• [The problem]
Output every record below precisely as it is written.

• [Entries provided]
━━━━━━━━━━━━━━━━━━━━━━━━━━━━━━
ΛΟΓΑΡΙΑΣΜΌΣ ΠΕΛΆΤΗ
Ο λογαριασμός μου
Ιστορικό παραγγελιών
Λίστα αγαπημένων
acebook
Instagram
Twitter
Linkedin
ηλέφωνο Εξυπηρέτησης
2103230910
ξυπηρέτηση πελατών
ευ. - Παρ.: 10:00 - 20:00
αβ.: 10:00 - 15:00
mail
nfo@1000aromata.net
━━━━━━━━━━━━━━━━━━━━━━━━━━━━━━
• [Expected answer]
ΛΟΓΑΡΙΑΣΜΌΣ ΠΕΛΆΤΗ
Ο λογαριασμός μου
Ιστορικό παραγγελιών
Λίστα αγαπημένων
acebook
Instagram
Twitter
Linkedin
ηλέφωνο Εξυπηρέτησης
2103230910
ξυπηρέτηση πελατών
ευ. - Παρ.: 10:00 - 20:00
αβ.: 10:00 - 15:00
mail
nfo@1000aromata.net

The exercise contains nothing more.